* **PROBLEM STATEMENT**
Please repeat the lines below exactly. Begin with the line containing "puisque Isabel, la" and go on through the line containing "Мы с радостью".

* **Items from a dataset**
+---+
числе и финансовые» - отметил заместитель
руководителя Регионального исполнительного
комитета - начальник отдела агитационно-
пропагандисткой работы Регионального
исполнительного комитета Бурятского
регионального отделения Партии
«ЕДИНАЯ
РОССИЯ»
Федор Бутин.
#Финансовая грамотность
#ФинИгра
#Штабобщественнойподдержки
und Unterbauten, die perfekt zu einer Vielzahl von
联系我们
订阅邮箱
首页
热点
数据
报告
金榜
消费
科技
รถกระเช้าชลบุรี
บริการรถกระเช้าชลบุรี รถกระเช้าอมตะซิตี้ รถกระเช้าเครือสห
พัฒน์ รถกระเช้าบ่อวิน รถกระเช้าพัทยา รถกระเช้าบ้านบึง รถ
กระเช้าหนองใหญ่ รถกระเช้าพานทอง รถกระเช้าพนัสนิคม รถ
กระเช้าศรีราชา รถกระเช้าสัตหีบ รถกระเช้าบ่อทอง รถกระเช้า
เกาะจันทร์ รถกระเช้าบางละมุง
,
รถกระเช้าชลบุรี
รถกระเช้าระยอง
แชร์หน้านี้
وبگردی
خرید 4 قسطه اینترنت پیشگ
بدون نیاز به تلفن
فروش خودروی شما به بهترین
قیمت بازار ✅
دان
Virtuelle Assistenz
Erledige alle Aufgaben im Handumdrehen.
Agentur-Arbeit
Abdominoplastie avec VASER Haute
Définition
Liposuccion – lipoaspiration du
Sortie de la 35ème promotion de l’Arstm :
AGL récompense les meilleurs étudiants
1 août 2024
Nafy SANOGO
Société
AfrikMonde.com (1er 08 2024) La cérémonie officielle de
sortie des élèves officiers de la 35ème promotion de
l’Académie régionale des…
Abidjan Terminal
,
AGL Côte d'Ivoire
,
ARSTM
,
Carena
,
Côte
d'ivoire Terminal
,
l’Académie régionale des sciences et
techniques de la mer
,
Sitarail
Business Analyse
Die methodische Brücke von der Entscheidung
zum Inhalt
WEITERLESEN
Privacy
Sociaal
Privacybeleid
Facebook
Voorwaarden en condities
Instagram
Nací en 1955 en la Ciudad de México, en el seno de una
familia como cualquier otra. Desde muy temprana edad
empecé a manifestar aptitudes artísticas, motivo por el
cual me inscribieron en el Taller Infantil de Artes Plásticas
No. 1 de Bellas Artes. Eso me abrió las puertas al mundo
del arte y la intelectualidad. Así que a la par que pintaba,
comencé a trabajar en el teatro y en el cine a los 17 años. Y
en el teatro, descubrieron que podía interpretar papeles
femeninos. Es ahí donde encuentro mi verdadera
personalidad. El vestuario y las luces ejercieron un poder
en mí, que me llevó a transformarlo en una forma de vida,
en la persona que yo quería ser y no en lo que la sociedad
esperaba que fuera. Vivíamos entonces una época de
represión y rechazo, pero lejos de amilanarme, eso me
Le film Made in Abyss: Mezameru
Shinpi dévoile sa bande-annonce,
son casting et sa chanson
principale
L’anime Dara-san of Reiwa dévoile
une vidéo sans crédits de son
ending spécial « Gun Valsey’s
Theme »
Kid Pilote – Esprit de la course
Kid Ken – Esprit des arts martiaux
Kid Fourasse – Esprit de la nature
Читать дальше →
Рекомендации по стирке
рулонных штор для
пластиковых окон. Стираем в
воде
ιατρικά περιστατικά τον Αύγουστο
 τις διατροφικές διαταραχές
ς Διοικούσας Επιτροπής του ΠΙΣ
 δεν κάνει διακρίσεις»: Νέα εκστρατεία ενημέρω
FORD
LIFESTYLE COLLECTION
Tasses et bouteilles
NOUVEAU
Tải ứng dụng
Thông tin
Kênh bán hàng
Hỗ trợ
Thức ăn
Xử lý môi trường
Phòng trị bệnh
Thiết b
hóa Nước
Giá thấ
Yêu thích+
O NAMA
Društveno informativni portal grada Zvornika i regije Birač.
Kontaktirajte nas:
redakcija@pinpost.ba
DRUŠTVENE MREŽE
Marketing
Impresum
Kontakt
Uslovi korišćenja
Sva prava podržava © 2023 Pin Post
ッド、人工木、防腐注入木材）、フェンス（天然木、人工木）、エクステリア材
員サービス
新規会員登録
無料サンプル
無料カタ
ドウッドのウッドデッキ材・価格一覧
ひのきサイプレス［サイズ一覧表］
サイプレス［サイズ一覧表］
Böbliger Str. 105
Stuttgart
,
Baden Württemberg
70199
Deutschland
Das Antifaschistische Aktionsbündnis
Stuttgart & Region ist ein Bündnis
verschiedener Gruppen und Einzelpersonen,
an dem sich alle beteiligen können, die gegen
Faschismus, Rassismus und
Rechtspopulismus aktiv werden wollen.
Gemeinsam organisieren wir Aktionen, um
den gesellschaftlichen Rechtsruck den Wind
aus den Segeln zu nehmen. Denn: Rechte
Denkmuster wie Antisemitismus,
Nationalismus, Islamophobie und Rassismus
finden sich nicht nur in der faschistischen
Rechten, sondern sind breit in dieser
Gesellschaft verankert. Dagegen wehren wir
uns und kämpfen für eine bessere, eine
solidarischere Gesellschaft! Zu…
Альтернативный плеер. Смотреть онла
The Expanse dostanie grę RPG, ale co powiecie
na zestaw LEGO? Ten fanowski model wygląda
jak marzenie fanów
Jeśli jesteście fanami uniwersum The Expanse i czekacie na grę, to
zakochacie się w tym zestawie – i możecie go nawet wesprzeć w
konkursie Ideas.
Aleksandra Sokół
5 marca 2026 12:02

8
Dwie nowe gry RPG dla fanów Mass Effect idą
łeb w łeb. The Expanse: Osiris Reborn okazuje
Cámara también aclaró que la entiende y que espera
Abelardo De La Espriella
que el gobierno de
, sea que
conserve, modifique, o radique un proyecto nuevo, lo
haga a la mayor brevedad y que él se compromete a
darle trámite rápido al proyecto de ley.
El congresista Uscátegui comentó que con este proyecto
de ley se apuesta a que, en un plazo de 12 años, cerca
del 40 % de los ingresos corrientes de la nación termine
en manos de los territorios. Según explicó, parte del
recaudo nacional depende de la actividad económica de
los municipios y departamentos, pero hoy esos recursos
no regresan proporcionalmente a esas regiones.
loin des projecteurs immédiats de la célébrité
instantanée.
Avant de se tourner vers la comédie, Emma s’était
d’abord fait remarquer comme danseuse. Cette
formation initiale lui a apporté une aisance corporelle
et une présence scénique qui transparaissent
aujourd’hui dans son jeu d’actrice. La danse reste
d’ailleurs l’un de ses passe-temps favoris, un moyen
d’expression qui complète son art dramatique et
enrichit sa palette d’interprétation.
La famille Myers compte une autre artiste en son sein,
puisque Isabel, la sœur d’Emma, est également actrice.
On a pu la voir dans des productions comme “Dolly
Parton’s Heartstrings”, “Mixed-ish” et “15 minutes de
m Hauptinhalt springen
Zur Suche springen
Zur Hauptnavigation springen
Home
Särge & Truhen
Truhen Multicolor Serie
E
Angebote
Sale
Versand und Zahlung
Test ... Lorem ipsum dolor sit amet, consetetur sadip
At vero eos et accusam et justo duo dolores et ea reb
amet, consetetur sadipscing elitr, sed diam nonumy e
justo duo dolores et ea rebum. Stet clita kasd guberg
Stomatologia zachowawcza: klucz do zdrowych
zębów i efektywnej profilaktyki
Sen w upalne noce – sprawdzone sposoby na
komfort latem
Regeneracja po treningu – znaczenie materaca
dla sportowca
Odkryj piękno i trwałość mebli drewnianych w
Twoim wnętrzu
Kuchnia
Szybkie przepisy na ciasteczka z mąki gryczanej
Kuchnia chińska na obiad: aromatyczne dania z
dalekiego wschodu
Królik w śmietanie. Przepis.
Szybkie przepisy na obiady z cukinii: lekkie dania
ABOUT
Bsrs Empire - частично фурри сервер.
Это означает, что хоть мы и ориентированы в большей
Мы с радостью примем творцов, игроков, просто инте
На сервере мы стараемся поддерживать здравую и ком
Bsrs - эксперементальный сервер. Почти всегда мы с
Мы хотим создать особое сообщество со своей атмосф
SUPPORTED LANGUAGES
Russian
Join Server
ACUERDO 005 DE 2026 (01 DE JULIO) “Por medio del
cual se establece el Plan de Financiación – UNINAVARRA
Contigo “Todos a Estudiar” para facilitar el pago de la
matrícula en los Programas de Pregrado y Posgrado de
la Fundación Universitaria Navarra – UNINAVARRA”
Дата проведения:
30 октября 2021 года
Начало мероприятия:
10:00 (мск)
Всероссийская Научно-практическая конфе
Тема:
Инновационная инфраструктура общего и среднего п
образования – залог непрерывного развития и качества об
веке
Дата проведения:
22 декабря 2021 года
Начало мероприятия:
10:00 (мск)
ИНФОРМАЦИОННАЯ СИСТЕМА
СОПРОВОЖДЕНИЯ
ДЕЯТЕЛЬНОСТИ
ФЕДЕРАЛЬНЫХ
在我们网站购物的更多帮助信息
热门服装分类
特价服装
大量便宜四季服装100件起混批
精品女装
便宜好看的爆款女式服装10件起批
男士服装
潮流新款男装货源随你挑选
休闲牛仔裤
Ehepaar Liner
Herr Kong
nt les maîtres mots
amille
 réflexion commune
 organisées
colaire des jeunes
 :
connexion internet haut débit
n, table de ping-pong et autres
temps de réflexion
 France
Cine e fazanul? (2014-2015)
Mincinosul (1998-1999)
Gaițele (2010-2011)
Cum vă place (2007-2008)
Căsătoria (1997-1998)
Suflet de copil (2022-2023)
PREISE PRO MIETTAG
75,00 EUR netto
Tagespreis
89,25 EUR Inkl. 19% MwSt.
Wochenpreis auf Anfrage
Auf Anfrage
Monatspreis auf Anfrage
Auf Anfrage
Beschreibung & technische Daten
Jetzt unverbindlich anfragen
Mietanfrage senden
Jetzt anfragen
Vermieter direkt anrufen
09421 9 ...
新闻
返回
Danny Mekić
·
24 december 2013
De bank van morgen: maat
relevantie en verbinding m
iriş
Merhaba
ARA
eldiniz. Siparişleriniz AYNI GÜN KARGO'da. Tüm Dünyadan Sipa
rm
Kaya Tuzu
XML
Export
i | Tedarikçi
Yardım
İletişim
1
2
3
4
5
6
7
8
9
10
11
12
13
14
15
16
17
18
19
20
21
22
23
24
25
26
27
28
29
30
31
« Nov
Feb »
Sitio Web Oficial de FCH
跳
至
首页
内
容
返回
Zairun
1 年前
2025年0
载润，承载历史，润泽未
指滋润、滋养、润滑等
+---+
* **TASK SOLUTION**
puisque Isabel, la sœur d’Emma, est également actrice.
On a pu la voir dans des productions comme “Dolly
Parton’s Heartstrings”, “Mixed-ish” et “15 minutes de
m Hauptinhalt springen
Zur Suche springen
Zur Hauptnavigation springen
Home
Särge & Truhen
Truhen Multicolor Serie
E
Angebote
Sale
Versand und Zahlung
Test ... Lorem ipsum dolor sit amet, consetetur sadip
At vero eos et accusam et justo duo dolores et ea reb
amet, consetetur sadipscing elitr, sed diam nonumy e
justo duo dolores et ea rebum. Stet clita kasd guberg
Stomatologia zachowawcza: klucz do zdrowych
zębów i efektywnej profilaktyki
Sen w upalne noce – sprawdzone sposoby na
komfort latem
Regeneracja po treningu – znaczenie materaca
dla sportowca
Odkryj piękno i trwałość mebli drewnianych w
Twoim wnętrzu
Kuchnia
Szybkie przepisy na ciasteczka z mąki gryczanej
Kuchnia chińska na obiad: aromatyczne dania z
dalekiego wschodu
Królik w śmietanie. Przepis.
Szybkie przepisy na obiady z cukinii: lekkie dania
ABOUT
Bsrs Empire - частично фурри сервер.
Это означает, что хоть мы и ориентированы в большей
Мы с радостью примем творцов, игроков, просто инте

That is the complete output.